Wherever a line of the data contains "labels", copy that line.

Records from a data collection
....................

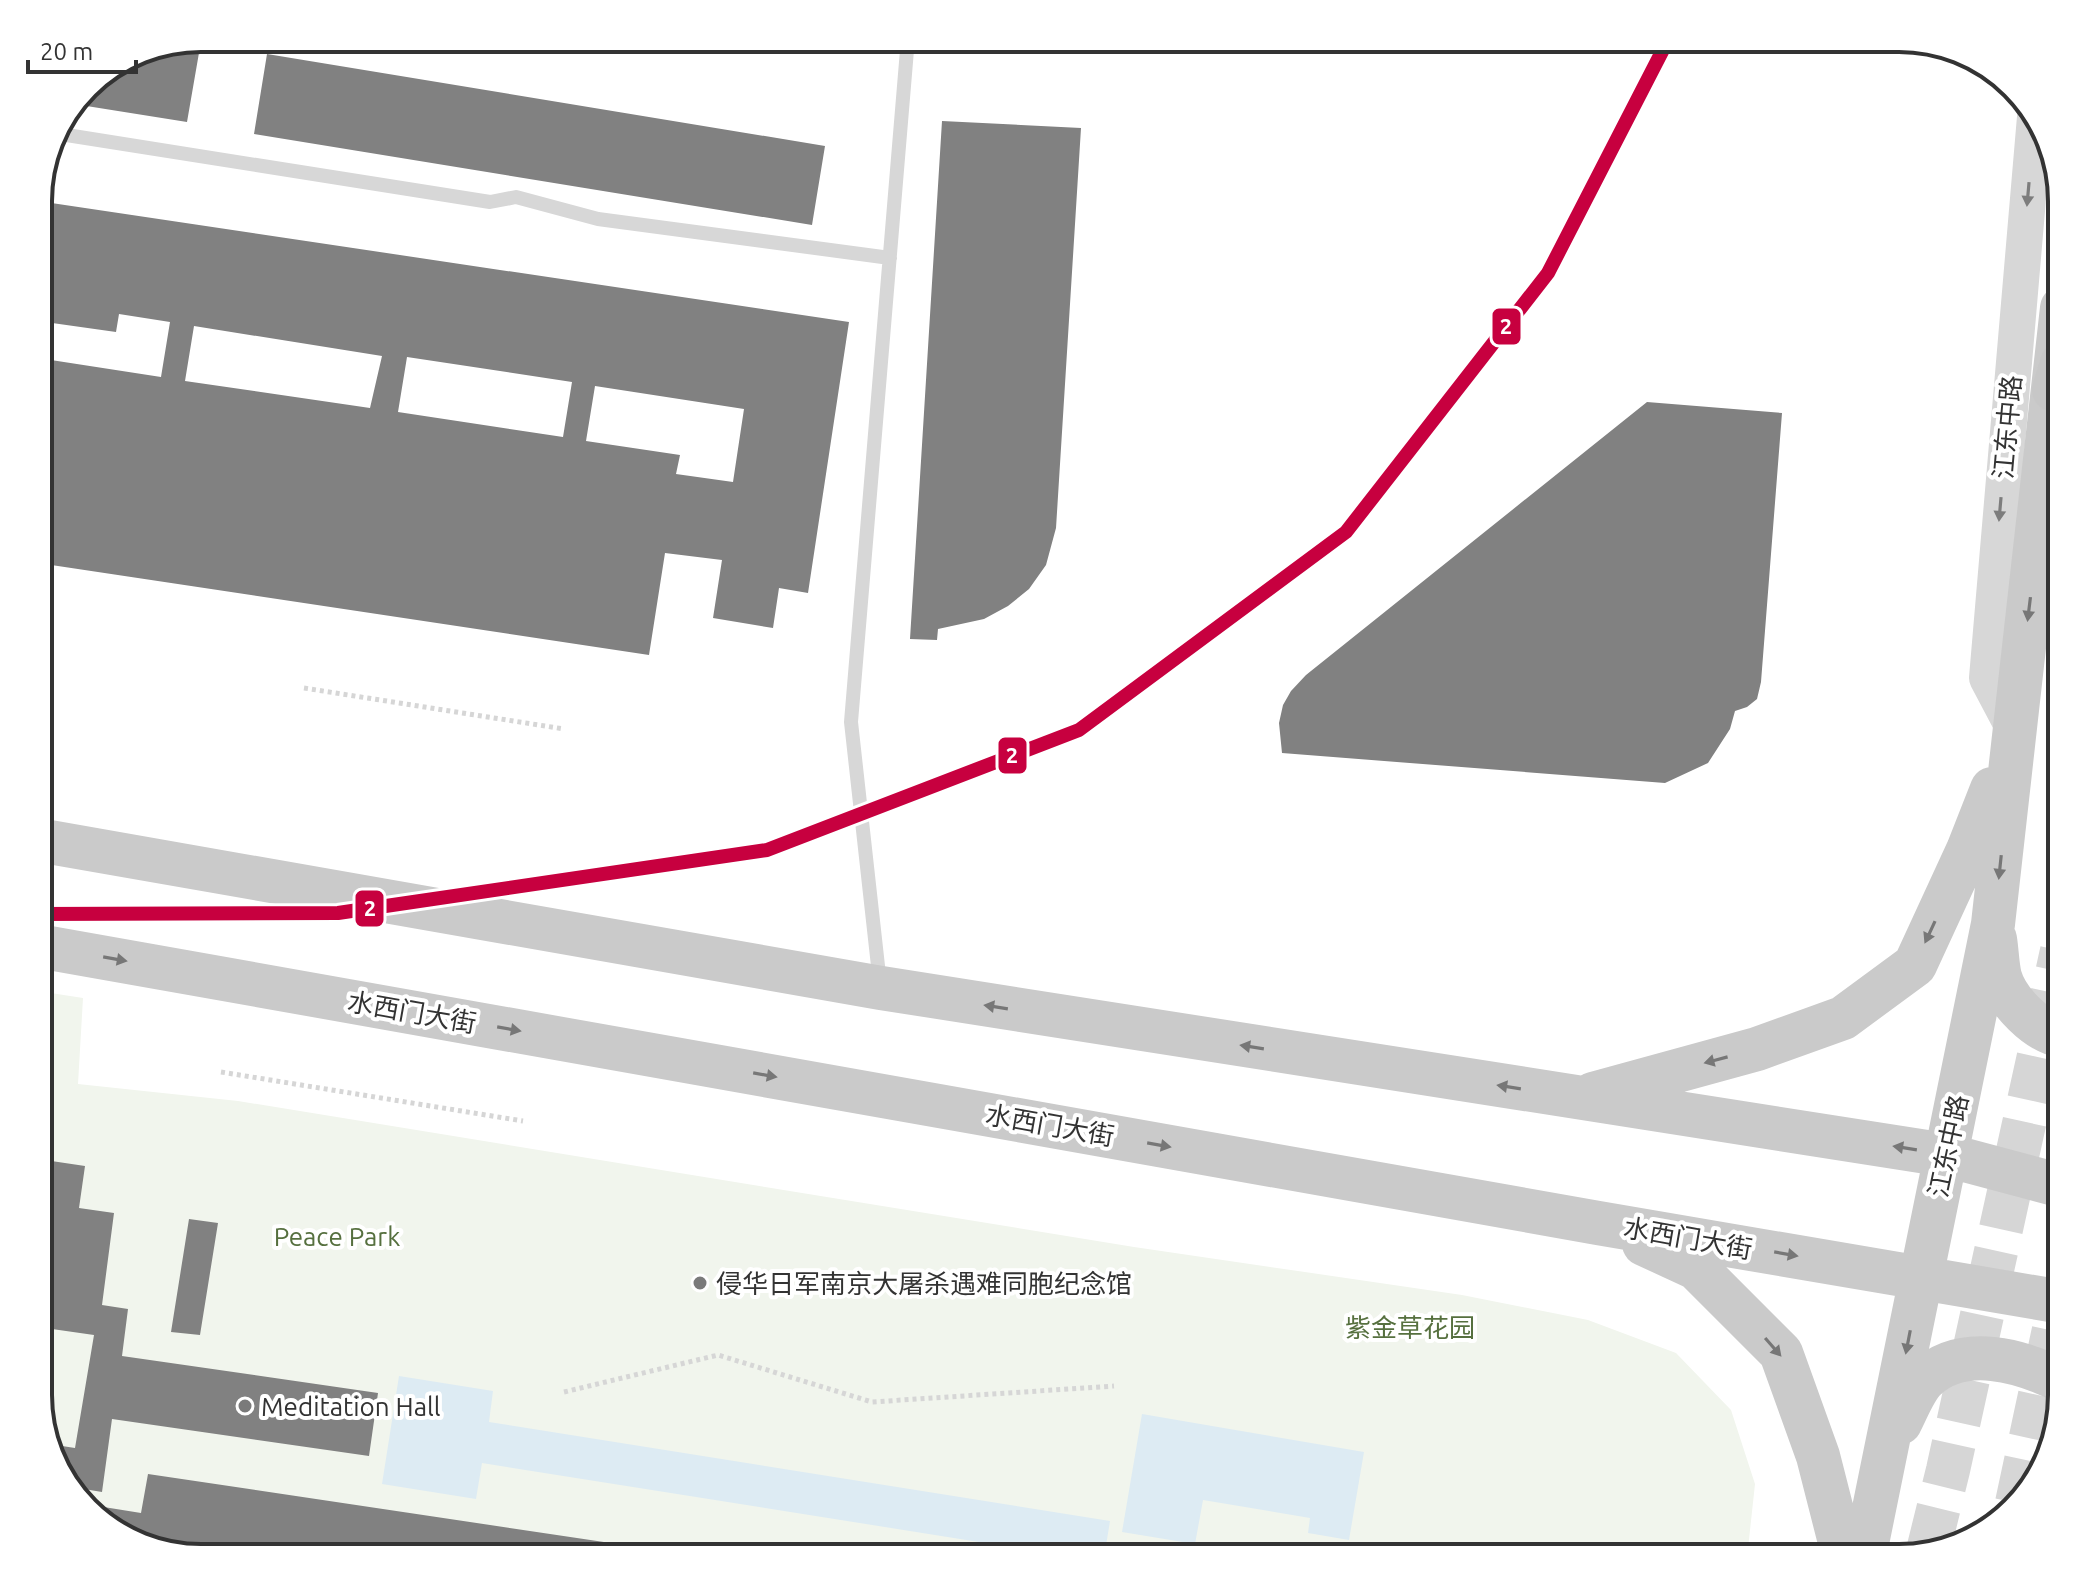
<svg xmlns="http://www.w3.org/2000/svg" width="2100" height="1596" viewBox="0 0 2100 1596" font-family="Ubuntu,'Noto Sans SC',sans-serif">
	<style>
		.green { fill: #f1f5ed }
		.water { fill: #ddebf3 }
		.building { fill: #818181; fill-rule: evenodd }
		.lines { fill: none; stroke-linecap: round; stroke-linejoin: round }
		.trunk-tunnel { stroke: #d6d6d6; stroke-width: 44; stroke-dasharray: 44 22; stroke-linecap: butt }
		.path { stroke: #d6d6d6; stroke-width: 5; stroke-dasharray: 4 4; stroke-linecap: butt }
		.service { stroke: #d7d7d7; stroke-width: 14 }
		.tertiary { stroke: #d7d7d7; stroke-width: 36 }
		.primary { stroke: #cacaca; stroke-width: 44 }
		.trunk { stroke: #c7c7c7; stroke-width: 44 }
		.metro-1-casing { stroke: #fff; stroke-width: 20 }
		.metro-1 { stroke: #c7003f; stroke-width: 14 }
		.oneway { fill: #7d7d7d }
		.oneway2 { fill: #777 }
		.poi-dot { fill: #7a7a7a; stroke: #fff; stroke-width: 3 }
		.labels { text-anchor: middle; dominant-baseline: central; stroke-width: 8; stroke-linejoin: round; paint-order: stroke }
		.street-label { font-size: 26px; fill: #333; stroke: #fff }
		.park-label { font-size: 26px; fill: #56703f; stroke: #fff }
		.poi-label { font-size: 26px; fill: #333; stroke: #fff; text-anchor: start }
		.rim { fill: none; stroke: #333; stroke-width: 4 }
		.line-badge { stroke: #fff; stroke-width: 3 }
		.badge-label { font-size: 22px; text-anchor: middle; font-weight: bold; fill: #fff }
	</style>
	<rect width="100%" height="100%" fill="#fff"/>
	<path class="green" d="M 38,991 L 83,998 L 78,1084 L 238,1101 L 1134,1247 L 1462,1295 L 1588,1320 L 1676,1353 L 1731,1410 L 1755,1484 L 1747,1558 L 201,1558 L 101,1524 L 55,1467 L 38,1405 Z"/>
	<path class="water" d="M 399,1376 L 493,1391 L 489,1422 L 1110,1521 L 1104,1558 L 1080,1558 L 482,1463 L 476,1499 L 382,1484 Z
		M 1142,1414 L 1364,1452 L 1349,1540 L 1308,1533 L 1310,1518 L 1203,1500 L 1195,1544 L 1122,1532 Z"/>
	<path class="building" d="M 177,43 L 200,47 L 187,122 L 74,104 L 93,79 L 139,50 Z
		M 267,54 L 825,146 L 812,225 L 254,134 Z
		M 942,121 L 1081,128 L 1056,528 L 1046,565 L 1029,589 L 1008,606 L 984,619 L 938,629 L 937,640 L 910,639 Z
		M 38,201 L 849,322 L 808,593 L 779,588 L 773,628 L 713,618 L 722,560 L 665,553 L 649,655 L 38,563 L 38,358 L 161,377 L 170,322 L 119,314 L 116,332 L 38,321 ZM 194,326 L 382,356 L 370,408 L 185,381 ZM 407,357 L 572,382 L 563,437 L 398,412 ZM 595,386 L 744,409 L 733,482 L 676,474 L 680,455 L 586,441 Z
		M 1647,402 L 1782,413 L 1761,682 L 1757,699 L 1747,707 L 1735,711 L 1730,729 L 1708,763 L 1665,783 L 1282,753 L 1279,723 L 1283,705 L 1291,691 L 1306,675 Z
		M 38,1159 L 85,1166 L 79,1208 L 114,1213 L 102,1305 L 128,1309 L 122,1356 L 378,1393 L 369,1456 L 112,1419 L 102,1492 L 72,1487 L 55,1467 L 49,1444 L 75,1448 L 94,1335 L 38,1327 Z
		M 189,1219 L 218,1223 L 200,1335 L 171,1332 Z
		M 148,1474 L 698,1556 L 698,1558 L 201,1558 L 101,1524 L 85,1504 L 141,1513 Z"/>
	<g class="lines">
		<path class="trunk-tunnel" d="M 2017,1503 L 2062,1292
			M 1928,1551 L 1948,1470 L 2062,951"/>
		<path class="path" d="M 304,688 L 564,729
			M 221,1072 L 523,1121
			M 564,1392 L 718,1355 L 872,1402 L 1114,1386"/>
		<path class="service" d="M 1156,38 L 1168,41
			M 54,133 L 490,202 L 516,197 L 598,219 L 890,258
			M 880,984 L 851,722 L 908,38"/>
		<path class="tertiary" d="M 2015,731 L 1987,678 L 2035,117"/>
		<path class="primary" d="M 38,840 L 881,988 L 1946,1155 L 2062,1186
			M 1995,939 C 1997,951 1997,965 2000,977 C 2007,1001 2037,1032 2062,1036
			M 38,946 L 1598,1223 L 2062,1302
			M 1593,1094 L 1757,1049 L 1843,1018 L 1915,965 L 1968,850 L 1992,789
			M 1644,1244 L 1696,1268 L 1781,1353 L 1818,1456 L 1844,1558
			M 1900,1423 C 1907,1410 1914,1390 1925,1379 C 1963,1343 2022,1361 2062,1381
			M 1864,1558 L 1993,924 L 2062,308"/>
		<path class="trunk" d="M 2054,390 L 2062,363"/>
		<defs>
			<path id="metro-1" d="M 38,914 L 338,913 L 767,850 L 1079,730 L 1346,532 L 1548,273 L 1669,38"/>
		</defs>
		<use href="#metro-1" class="metro-1-casing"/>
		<use href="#metro-1" class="metro-1"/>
	</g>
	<defs><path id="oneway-solid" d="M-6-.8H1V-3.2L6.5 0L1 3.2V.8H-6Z" transform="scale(2)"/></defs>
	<g class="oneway">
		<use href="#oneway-solid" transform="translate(2028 194) rotate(95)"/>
		<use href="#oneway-solid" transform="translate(2000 509) rotate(95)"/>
	</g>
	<g class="oneway2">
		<use href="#oneway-solid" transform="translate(2029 609) rotate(97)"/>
		<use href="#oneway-solid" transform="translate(2000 867) rotate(96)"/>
		<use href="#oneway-solid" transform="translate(1930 932) rotate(115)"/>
		<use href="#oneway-solid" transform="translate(115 959) rotate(10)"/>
		<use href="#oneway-solid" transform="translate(996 1007) rotate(-171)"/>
		<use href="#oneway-solid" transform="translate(509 1029) rotate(10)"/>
		<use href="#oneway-solid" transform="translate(1252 1047) rotate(-171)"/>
		<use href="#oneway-solid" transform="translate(1716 1060) rotate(165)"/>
		<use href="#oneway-solid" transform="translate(765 1075) rotate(10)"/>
		<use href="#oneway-solid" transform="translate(1509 1087) rotate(-171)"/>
		<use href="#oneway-solid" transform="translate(1159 1145) rotate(10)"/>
		<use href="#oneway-solid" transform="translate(1905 1148) rotate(-171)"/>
		<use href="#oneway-solid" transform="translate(1786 1254) rotate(10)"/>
		<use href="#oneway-solid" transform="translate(1908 1342) rotate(101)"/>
		<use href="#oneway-solid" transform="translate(1773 1347) rotate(49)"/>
	</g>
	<g class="poi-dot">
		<circle cx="700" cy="1283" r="8"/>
		<circle cx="245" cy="1406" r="8"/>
	</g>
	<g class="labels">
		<g class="street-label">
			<text transform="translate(2007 427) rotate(-85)">江东中路</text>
			<text transform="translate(412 1012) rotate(10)">水西门大街</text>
			<text transform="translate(1050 1125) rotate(10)">水西门大街</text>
			<text transform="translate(1948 1146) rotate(-78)">江东中路</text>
			<text transform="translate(1688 1238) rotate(10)">水西门大街</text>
		</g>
		<g class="park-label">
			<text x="337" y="1236">Peace Park</text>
			<text x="1410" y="1327">紫金草花园</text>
		</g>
		<g class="poi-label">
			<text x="716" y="1283">侵华日军南京大屠杀遇难同胞纪念馆</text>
			<text x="261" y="1406">Meditation Hall</text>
		</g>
	</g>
	<path d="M0 0H2100V1596H0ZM201 52H1899A149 149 0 0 1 2048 201V1395A149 149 0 0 1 1899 1544H201A149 149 0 0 1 52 1395V201A149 149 0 0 1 201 52Z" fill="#fff" fill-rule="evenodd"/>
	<path class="rim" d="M201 52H1899A149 149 0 0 1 2048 201V1395A149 149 0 0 1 1899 1544H201A149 149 0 0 1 52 1395V201A149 149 0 0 1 201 52Z"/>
	<g class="line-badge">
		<rect x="1491" y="307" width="31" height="39" rx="8" fill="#c7003f"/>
		<rect x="997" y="736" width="31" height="39" rx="8" fill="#c7003f"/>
		<rect x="354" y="889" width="31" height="39" rx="8" fill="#c7003f"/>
	</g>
	<g class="badge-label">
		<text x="1506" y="334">2</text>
		<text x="1012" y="763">2</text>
		<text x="370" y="916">2</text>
	</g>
	<path d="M28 60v12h108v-12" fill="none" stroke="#333333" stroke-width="4"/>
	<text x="40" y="60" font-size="24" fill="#333333" stroke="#ffffff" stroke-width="6" paint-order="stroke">20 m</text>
</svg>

....................

**Answer to this task**
		.labels { text-anchor: middle; dominant-baseline: central; stroke-width: 8; stroke-linejoin: round; paint-order: stroke }
	<g class="labels">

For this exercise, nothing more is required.